• TASK STATEMENT:
Extract the text of each page in the listing below line for line, without any alteration. Omit the pictures from your answer.

··· RECORDS ···

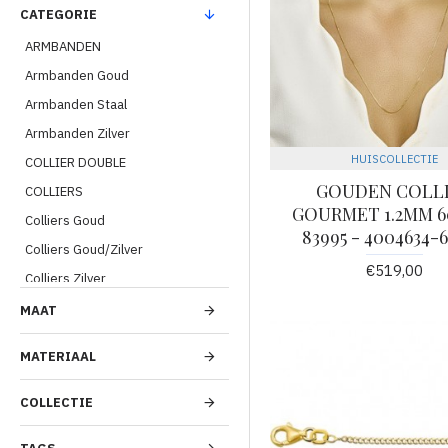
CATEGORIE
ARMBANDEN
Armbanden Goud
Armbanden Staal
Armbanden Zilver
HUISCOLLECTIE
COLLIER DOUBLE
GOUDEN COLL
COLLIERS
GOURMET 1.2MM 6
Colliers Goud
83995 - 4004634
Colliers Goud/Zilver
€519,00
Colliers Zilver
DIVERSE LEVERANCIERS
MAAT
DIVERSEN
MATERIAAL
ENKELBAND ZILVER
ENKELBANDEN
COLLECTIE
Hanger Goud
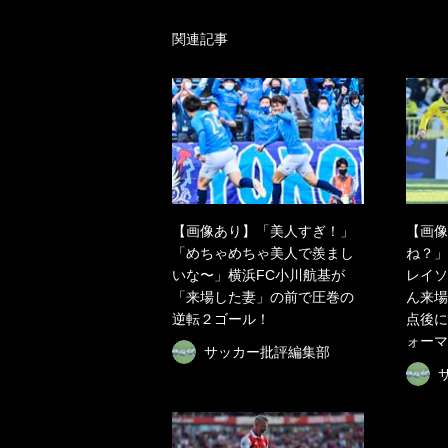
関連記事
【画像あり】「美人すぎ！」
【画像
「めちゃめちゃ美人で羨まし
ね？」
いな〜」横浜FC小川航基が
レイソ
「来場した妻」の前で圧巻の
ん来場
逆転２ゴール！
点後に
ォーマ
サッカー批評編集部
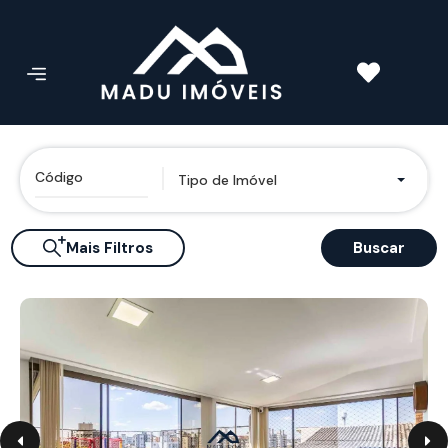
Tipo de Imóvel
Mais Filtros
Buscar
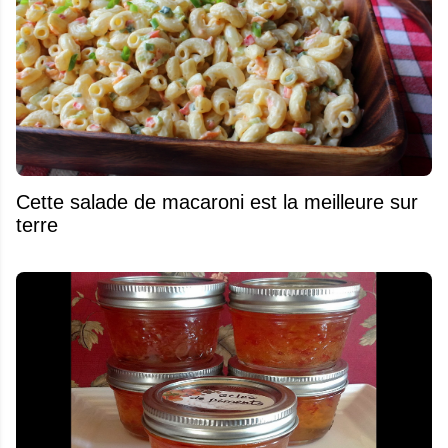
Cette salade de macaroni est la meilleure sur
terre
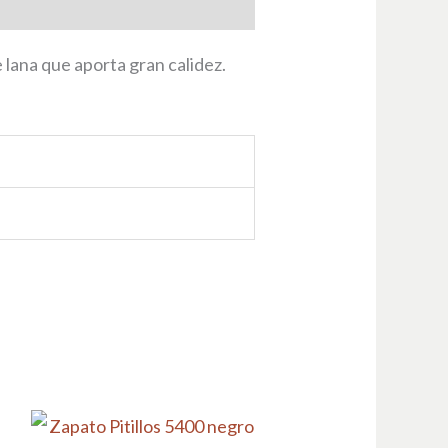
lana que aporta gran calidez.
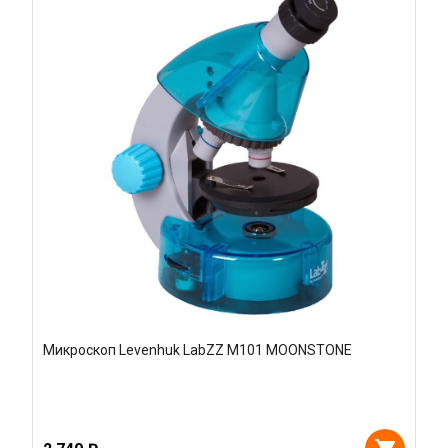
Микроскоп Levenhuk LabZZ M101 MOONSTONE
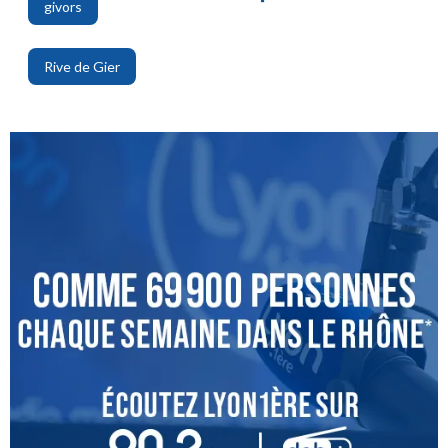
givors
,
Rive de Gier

···

• OUTPUT:
CATEGORIE
ARMBANDEN
Armbanden Goud
Armbanden Staal
Armbanden Zilver
HUISCOLLECTIE
COLLIER DOUBLE
GOUDEN COLL
COLLIERS
GOURMET 1.2MM 6
Colliers Goud
83995 - 4004634
Colliers Goud/Zilver
€519,00
Colliers Zilver
DIVERSE LEVERANCIERS
MAAT
DIVERSEN
MATERIAAL
ENKELBAND ZILVER
ENKELBANDEN
COLLECTIE
Hanger Goud
関連記事
【画像あり】「美人すぎ！」
【画像
「めちゃめちゃ美人で羨まし
ね？」
いな〜」横浜FC小川航基が
レイソ
「来場した妻」の前で圧巻の
ん来場
逆転２ゴール！
点後に
ォーマ
サッカー批評編集部
Tipo de Imóvel
Mais Filtros
Buscar
Cette salade de macaroni est la meilleure sur
terre
lana que aporta gran calidez.
Микроскоп Levenhuk LabZZ M101 MOONSTONE
givors
,
Rive de Gier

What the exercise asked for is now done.